Panasonic has announced that it has deployed its security cameras running FacePRO facial recognition software at the stadium of the Danish Superliga runners-up, Brøndby IF. According to the tech firm, the new installations will bring numerous benefits all while attempting to maintain individuals’ privacy. FacePRO is also recognised by the National Institute of Standards of Technology (NIST) for having the highest performance in independent testing.

According to Panasonic, the new cameras will have several benefits for fans; first of all, those who are blacklisted from games will be more likely to be stopped before entering games, according to the firm, the system will even recognise the faces in photographs that are up to 10 years old.
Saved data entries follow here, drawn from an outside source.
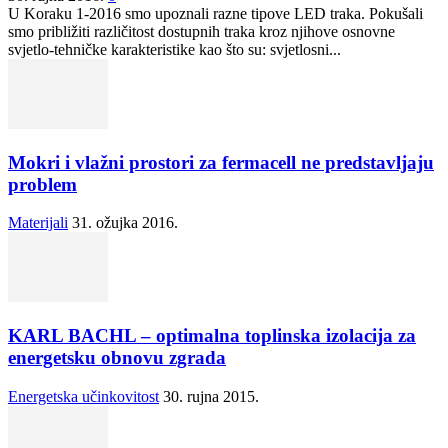
U Koraku 1-2016 smo upoznali razne tipove LED traka. Pokušali
smo približiti različitost dostupnih traka kroz njihove osnovne
svjetlo-tehničke karakteristike kao što su: svjetlosni...
Mokri i vlažni prostori za fermacell ne predstavljaju
problem
Materijali
31. ožujka 2016.
KARL BACHL – optimalna toplinska izolacija za
energetsku obnovu zgrada
Energetska učinkovitost
30. rujna 2015.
The second benefit will be the decrease in congestion at the gates as the AI should flag up anyone suspicious, making entrance faster for everybody else.

As for the privacy aspect, the system doesn’t store the images or data of those that are not registered on the blacklist. For those unfortunate enough to be on the blacklist, the data is only stored on the football club’s internal server which is not connected to the internet; therefore, data should be more secure.

Discussing the news, Gerard Figols, manager of the European security business at Panasonic, said:

“Panasonic's facial recognition system contributes to a safer stadium environment by alleviating security pressure on the ground, while ensuring that all data is protected from unauthorized external access. In turn, we can offer peace of mind to fans and Brondby IF that our technology will improve the standard of safety even during high profile matches, something that fans have already complimented the system for.”

It’s not clear how many football clubs use facial recognition around the world but if it does prove useful in detecting hooligans, then there’s a good chance it’ll spread to other stadiums. Brøndby IF is not the first club in the world to deploy the technology as there are reports that several stadiums in Uruguay now monitor fans this way.